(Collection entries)
Segment Open
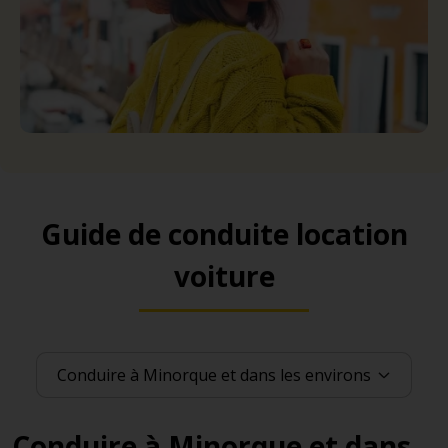
Guide de conduite location
voiture
Conduire à Minorque et dans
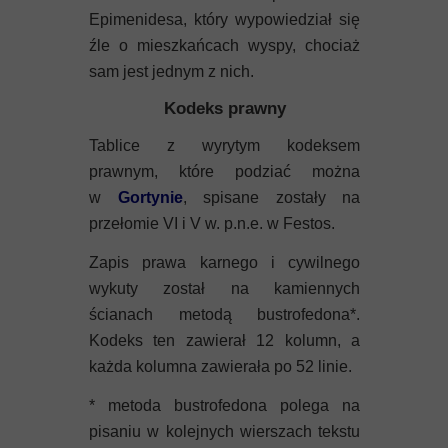
Epimenidesa, który wypowiedział się
źle o mieszkańcach wyspy, chociaż
sam jest jednym z nich.
Kodeks prawny
Tablice z wyrytym kodeksem
prawnym, które podziać można
w
Gortynie
, spisane zostały na
przełomie VI i V w. p.n.e. w Festos.
Zapis prawa karnego i cywilnego
wykuty został na kamiennych
ścianach metodą bustrofedona*.
Kodeks ten zawierał 12 kolumn, a
każda kolumna zawierała po 52 linie.
* metoda bustrofedona polega na
pisaniu w kolejnych wierszach tekstu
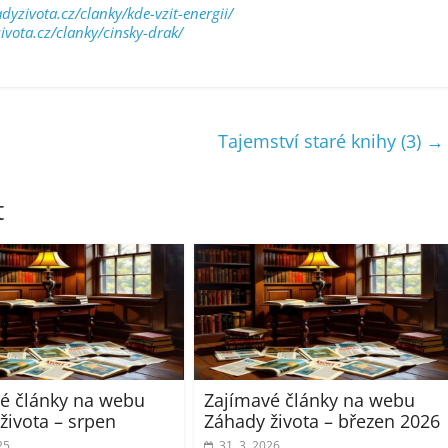
yzivota.cz/clanky/kde-vzit-energii/
vota.cz/clanky/cinsky-drak/
Tajemství staré knihy (3)
→
t
é články na webu
Zajímavé články na webu
života – srpen
Záhady života – březen 2026
25
31. 3. 2026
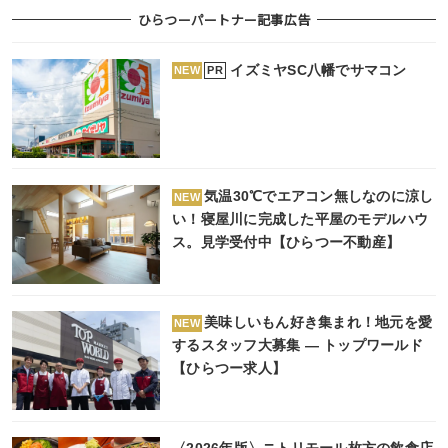
ひらつーパートナー記事広告
イズミヤSC八幡でサマコン
PR
NEW
気温30℃でエアコン無しなのに涼し
NEW
い！寝屋川に完成した平屋のモデルハウ
ス。見学受付中【ひらつー不動産】
美味しいもん好き集まれ！地元を愛
NEW
するスタッフ大募集 ― トップワールド
【ひらつー求人】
Segment Closed
▸ Work order:
Wherever "články" occurs in the entries above, copy the line it sits on.

▸ Response:
é články na webu
Zajímavé články na webu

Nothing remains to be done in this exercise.